Herzzerreißendes Schluchzen bei der süßen Angelina: Sie "ist körperlich und physisch am Ende" und fasst den Entschluss aufzugeben. Trotzdem opfert sie sich noch auf und absolviert eine letzte Dschungelprüfung für ihre Mitbewohner. Fast so sinnvoll, wie als deutscher Abfahrer bei der Streif in Kitzbühel an den Start zu gehen, um dem Fernsehpublikum daheim ein Spektakel zu bieten. Besser wäre es da, auf einen Start zu verzichten und bescheiden auf den Slalom-Wettbewerb am Sonntag zu verweisen, wo Felix Neureuther tatsächlich eine Chance hat, die rot-weiß-roten Lokalmatadoren zu besiegen.
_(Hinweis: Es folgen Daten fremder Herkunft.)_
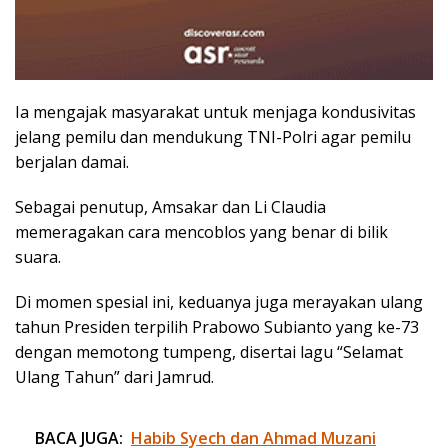
Ia mengajak masyarakat untuk menjaga kondusivitas
jelang pemilu dan mendukung TNI-Polri agar pemilu
berjalan damai.
Sebagai penutup, Amsakar dan Li Claudia
memeragakan cara mencoblos yang benar di bilik
suara.
Di momen spesial ini, keduanya juga merayakan ulang
tahun Presiden terpilih Prabowo Subianto yang ke-73
dengan memotong tumpeng, disertai lagu “Selamat
Ulang Tahun” dari Jamrud.
BACA JUGA:
Habib Syech dan Ahmad Muzani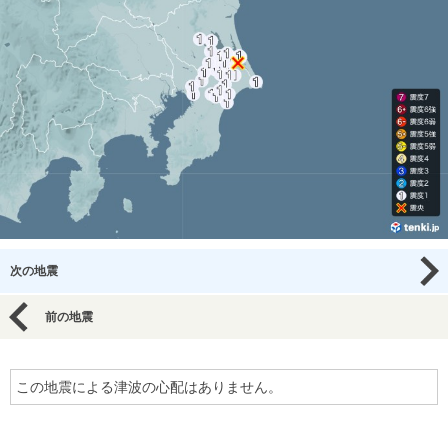
次の地震
前の地震
この地震による津波の心配はありません。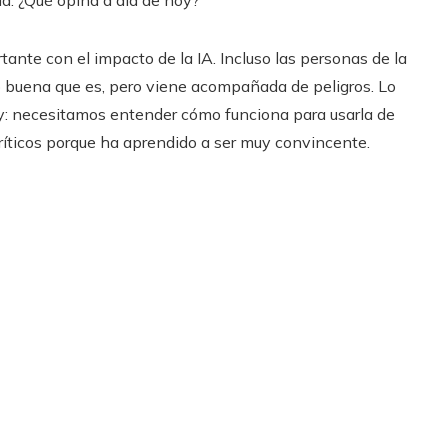
ía. ¿Qué opina a día de hoy?
nte con el impacto de la IA. Incluso las personas de la
o buena que es, pero viene acompañada de peligros. Lo
y: necesitamos entender cómo funciona para usarla de
íticos porque ha aprendido a ser muy convincente.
Ach ja Stopp, zurück zur Sendung: Angelina spielt also das Opferlamm, lässt ein Krokodil auf sich herumkrabbeln, versagt aber beim Teeren und Federn und weigert sich ebenso wie Walter, Kakerlaken vom Lebkuchen zu essen. Magere Ausbeute der beiden: vier von elf Sternchen. Besser wäre wohl Benjamin Boyce gewesen. Der weiß immerhin, wie man im Urwald über einen reißenden 1,30 Meter breiten Bach springt und einer großbrüstigen Nixe das Badewasser mit dicker Hose ranschafft.

Gelassenheit

Er hat Maden am Kopf und Ameisen im Schlüpper. Was sich sonst noch in seiner Hose befindet, hat nach Maren Gilzers Aussage die ganze Nation gesehen. Er musste jeden Tag zur Dschungelprüfung antreten und - noch schlimmer - die SPD wollte ihn nicht mal als Bundespräsident. Doch Walter Freiwald sagt: "Ich habe absolut keine Probleme mit irgendwas." Ob jeder mit dem Alter so gelassen wird? So viel ertragen kann, ohne Wut, ohne Scham. Wie viel kann der durchschnittliche RTL-Zuschauer ertragen? Na gut, einiges. Aber: Würde einen diese Sendung in Freiwalds Alter - immerhin ist er 60 - vielleicht weniger ratlos zurücklassen? Nicht so voller Wut, so voller Scham.

Liebe

Wie gesagt, es geht um die großen Fragen in dieser Sendung. Und die größte all dieser Fragen, die Frage nach der Liebe, stellt sich beiläufig. Während der Dschungelprüfung, die Angelina und Walter in einem Hänsel-und-Gretel-Knuspermärchenhäuschen zu absolvieren haben. Sie werden geteert und gefedert, sie werden übergossen mit Kübeln voller braun-glibbrig-schleimiger Flüssigkeiten, aber im Moment des größten Erfolges, als Walter innerhalb von sieben Sekunden einen für die Gruppe so wertvollen Stern verdient, da fragt sich der geneigte Zuschauer mit vollem Recht: "Warum fliegt'n hier überall Stroh rum?"